Discussion
Our results demonstrate that the intrinsic limitations of phenological
data derived from herbarium collections—assuming other forms of bias
are not pervasive—do not preclude the development of accurate
phenoclimate models capable of predicting the timing of population-level
flowering onset or termination, and are only slightly less accurate than
predictions of median flowering date. Further, the accuracies of these
models are not likely to be closely tied to the magnitude of
phenological variation among individuals of a species, and can be
produced with similar quantities of data as more traditional models of
mean flowering phenology (Park and Mazer 2018). However, this study does
identify several limitations to the prediction of population-level
flowering onset and termination DOYs from herbarium data that may impact
the reliability of such predictions.
First, our simulations demonstrate that the accuracy of specimen-derived
phenoclimate models can be highly sensitive to biases in collection
timing within populations (Fig. 4). The frequency with which such biases
occur is not well documented, although they are more likely to be
problematic among species that flower at the beginning or end of the
local growing season in temperate climates, as collection activity is
frequently lower during inter and other unfavorable conditions (Daru et
al. 2017). Additionally, collection activity may be reduced during the
early portion of the flowering display among the earliest-flowering
species, as relatively few species in a given location or region are
likely to be vegetatively or reproductively active during those periods.
Similarly, collection activity may be low during the later portions of
the flowering periods of some late-flowering species that flower after
the majority of species have ceased flowering or gone dormant. Thus,
predicted timings should be viewed with greater caution when modeling
the timing of flowering onset or termination among early spring or late
fall-flowering species.
Second, model predictions will likely be less accurate among
long-flowering species, as longer individual flowering durations were
consistently associated with lower model accuracy across simulated taxa.
Long flowering durations also amplify the deleterious effects of biases
towards collection of specimens from specific portions of individual
bloom displays, as longer individual flowering periods necessarily
increase the magnitude of temporal bias that can be introduced by
collector preference towards recently opened or nearly completed
flowers.
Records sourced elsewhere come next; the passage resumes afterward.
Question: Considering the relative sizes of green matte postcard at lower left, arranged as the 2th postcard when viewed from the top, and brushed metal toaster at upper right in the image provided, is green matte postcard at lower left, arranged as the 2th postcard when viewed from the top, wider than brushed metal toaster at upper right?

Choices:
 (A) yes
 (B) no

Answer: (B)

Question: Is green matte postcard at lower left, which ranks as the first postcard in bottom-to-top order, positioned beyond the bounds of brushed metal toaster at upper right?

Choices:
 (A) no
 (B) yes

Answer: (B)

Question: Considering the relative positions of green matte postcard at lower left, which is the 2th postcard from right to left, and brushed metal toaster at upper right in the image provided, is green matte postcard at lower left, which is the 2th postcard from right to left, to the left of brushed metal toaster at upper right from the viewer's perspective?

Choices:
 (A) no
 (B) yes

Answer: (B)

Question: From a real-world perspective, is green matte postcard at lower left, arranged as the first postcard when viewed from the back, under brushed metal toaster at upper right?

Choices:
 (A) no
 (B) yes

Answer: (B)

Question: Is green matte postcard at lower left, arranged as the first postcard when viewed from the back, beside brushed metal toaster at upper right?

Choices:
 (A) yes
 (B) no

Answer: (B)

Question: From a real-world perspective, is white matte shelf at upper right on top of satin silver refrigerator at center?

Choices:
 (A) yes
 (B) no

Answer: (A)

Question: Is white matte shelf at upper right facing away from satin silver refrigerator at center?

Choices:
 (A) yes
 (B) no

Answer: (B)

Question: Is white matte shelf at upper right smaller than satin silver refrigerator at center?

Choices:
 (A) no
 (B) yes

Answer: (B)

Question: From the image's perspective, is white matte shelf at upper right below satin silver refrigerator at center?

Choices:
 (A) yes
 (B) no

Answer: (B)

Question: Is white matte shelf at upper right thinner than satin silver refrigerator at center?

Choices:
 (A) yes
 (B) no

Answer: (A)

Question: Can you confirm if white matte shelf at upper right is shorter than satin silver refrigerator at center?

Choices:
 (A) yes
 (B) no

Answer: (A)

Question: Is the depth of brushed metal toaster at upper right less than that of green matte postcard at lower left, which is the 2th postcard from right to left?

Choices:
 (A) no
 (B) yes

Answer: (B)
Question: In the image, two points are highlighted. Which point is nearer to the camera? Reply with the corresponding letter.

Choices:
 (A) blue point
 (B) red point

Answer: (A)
Fortuitously, herbarium specimens most frequently have been
documented to exhibit biases towards collection proximate to peak
flowering DOY (Primack et al. 2004, Davis et al. 2015, Panchen et al.
2019), which notably produced more accurate phenoclimate models of both
flowering onset and termination than unbiased collections, particularly
among long-flowering species. Thus, for species that exhibit charismatic
or notable peaks in their individual flowering displays, collector
biases may actually improve rather than hinder phenoclimate modeling
conducted using these methods.
Third, and finally, our study assumes that the climate stimuli to which
species exhibit phenological responses can be sufficiently captured by
available climate data to drive such models; thus, the magnitudes of
error presented here should also not be taken to represent expected
model accuracy when predicting phenological timings of real plant taxa,
as the simulations presented here corresponded to an ideal situation in
which all among-population variation in phenological timing could be
explained by a single climate variable. Under real-world conditions, we
may expect that some component of phenological variation will be
explained by aspects of local conditions that cannot be easily captured
using available climate data. Thus, our study demonstrates that
specimen-based phenological snapshots enable estimation of
population-level onsets and terminations despite noise and biases in the
timing of collection, but the accuracy of herbarium-based predictions in
actual plant populations will likely depend on i) the degree to which
available climate data capture the drivers of its phenological variation
over space and time, and ii) whether the most relevant climate factors
have been identified and incorporated into phenoclimatic models.
Consequently, phenological predictions of species that exhibit highly
stochastic phenological timing or are highly sensitive to variation in
aspects of the local environment that are not easily captured using
broad-scale gridded data are likely to be less accurate regardless of
what aspects of a given phenophase are being assessed. Similarly,
species that s exhibit spatial biases towards collection solely in
specific habitats or broad seasonal biases in collection effort are
likely to be less accurate. However, as many studies have indicated that
strong linear phenological responses can be captured from monthly,
seasonal, or annual temperature at moderate spatial resolutions
(Miller-Rushing et al. 2006, Gerst et al. 2017, Park and Mazer 2018),
this is unlikely to represent a major obstacle in modelling the
phenology of most plant species in temperate environments.